↓

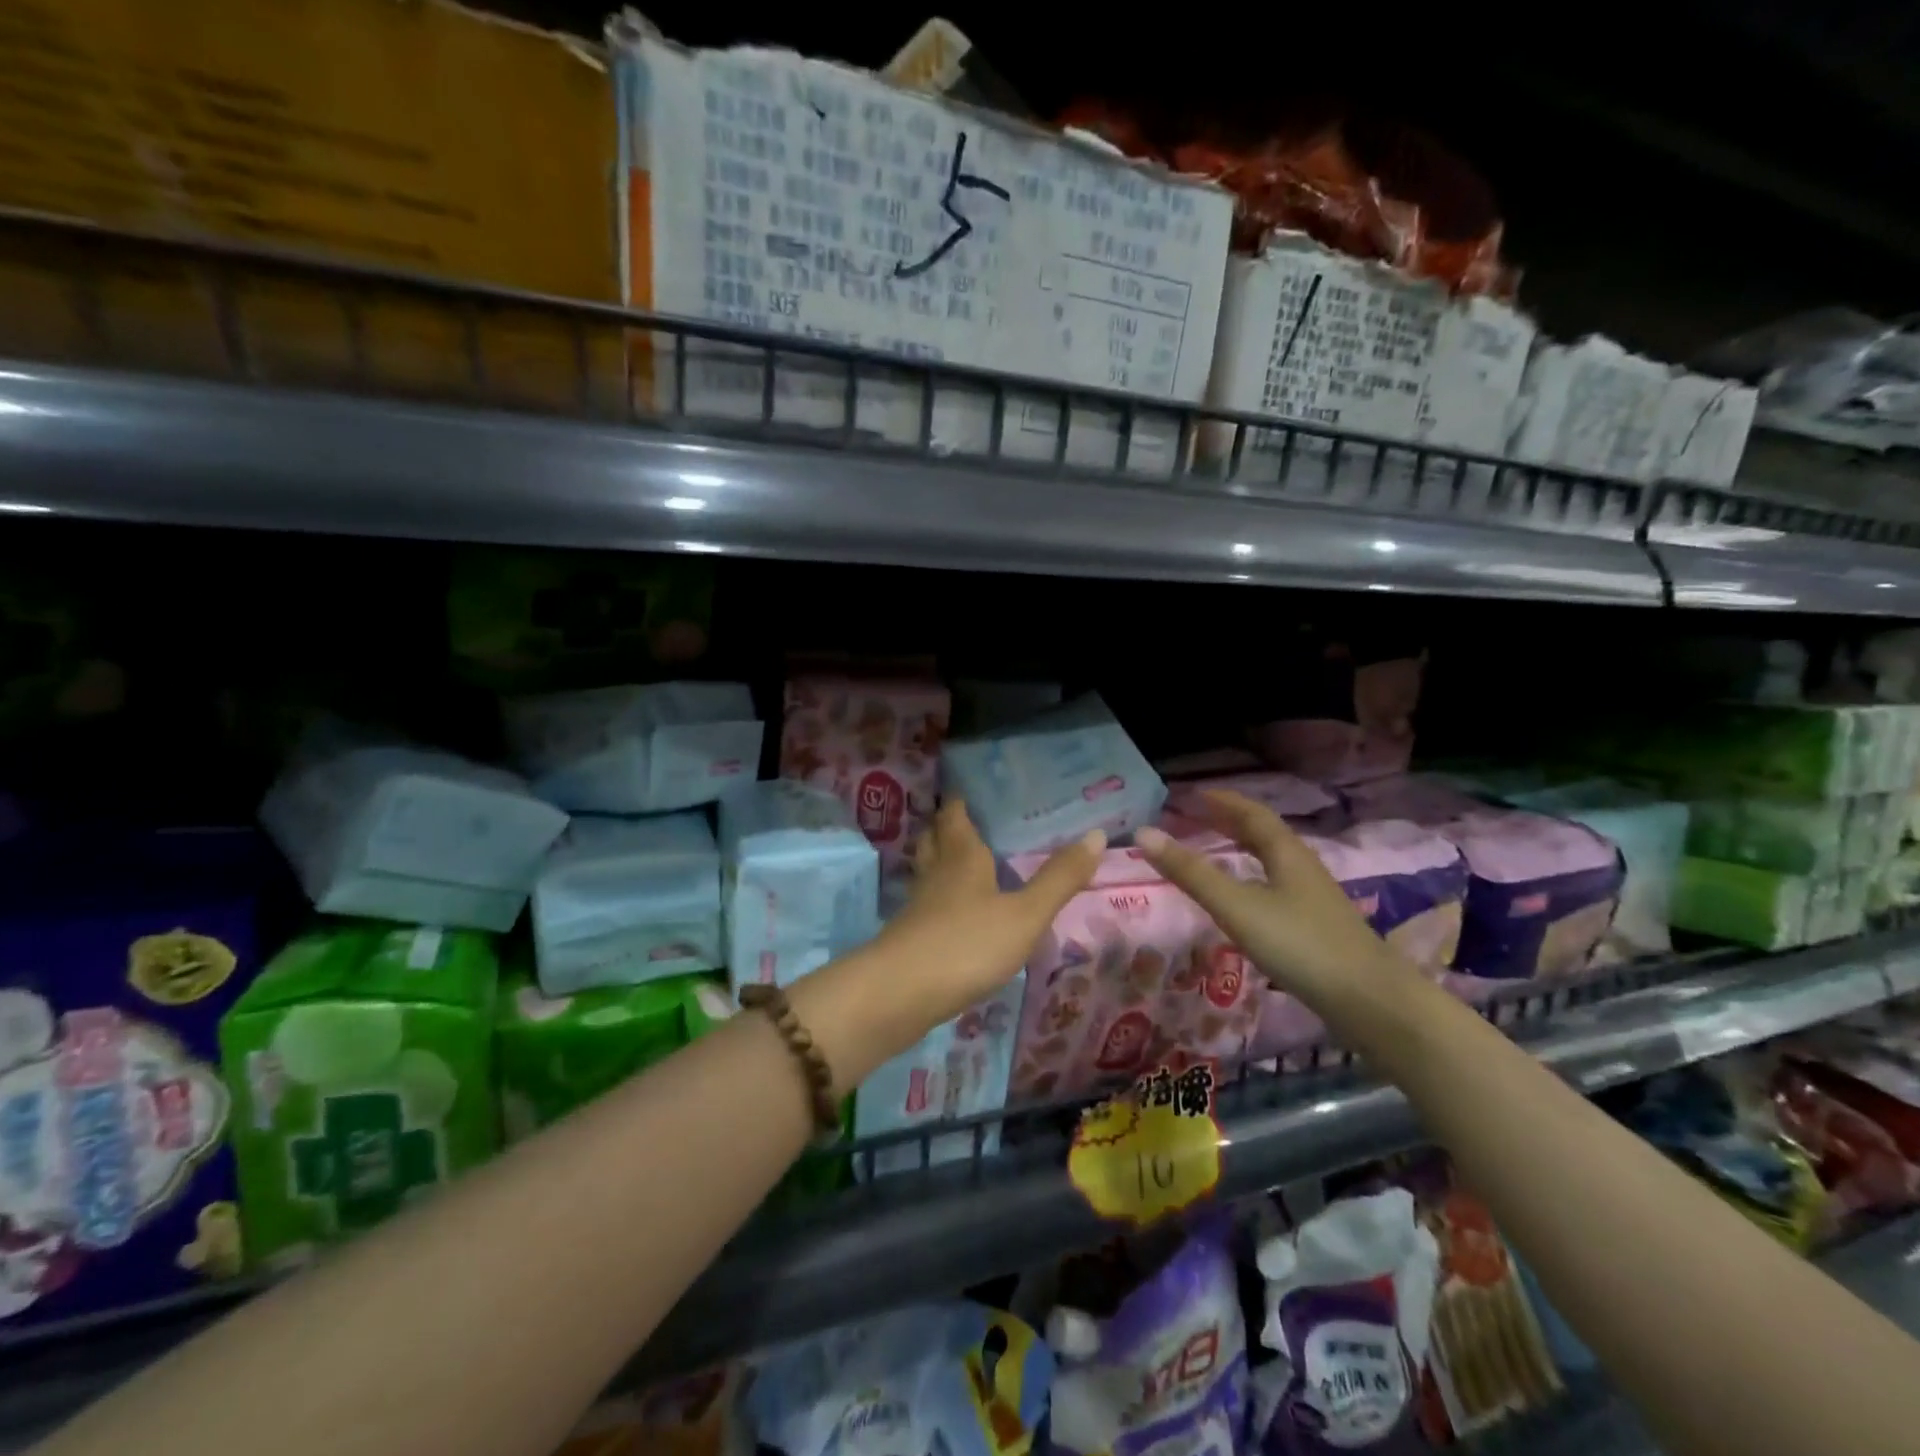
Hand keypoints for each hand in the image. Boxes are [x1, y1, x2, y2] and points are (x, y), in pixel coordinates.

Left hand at [880, 799, 1106, 1027]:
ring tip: (962, 861)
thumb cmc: (968, 944)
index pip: (956, 816)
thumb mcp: (1026, 914)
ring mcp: (919, 906)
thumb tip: (1096, 834)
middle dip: (947, 827)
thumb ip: (1059, 878)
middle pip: (936, 839)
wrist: (901, 994)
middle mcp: (937, 873)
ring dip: (940, 860)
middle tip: (969, 821)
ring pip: (928, 871)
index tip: (972, 791)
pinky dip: (939, 898)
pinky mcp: (910, 937)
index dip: (961, 802)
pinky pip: (926, 905)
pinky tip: (954, 913)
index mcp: (962, 857)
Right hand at [1134, 790, 1406, 1007]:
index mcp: (1286, 853)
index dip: (1224, 801)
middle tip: (1199, 816)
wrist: (1371, 1002)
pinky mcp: (1318, 928)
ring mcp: (1314, 900)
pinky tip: (1246, 901)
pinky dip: (1254, 879)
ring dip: (1244, 850)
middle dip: (1232, 822)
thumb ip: (1191, 873)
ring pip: (1274, 862)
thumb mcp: (1237, 906)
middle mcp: (1302, 868)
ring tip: (1218, 851)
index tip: (1195, 794)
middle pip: (1265, 835)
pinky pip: (1278, 887)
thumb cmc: (1300, 945)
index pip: (1253, 814)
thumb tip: (1144, 834)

↑

# DIRECTIONS FOR THIS TASK
Write the number of lines in the listing above that contain the word "thumb". No other text should appear.

# PROBLEM SOLUTION
8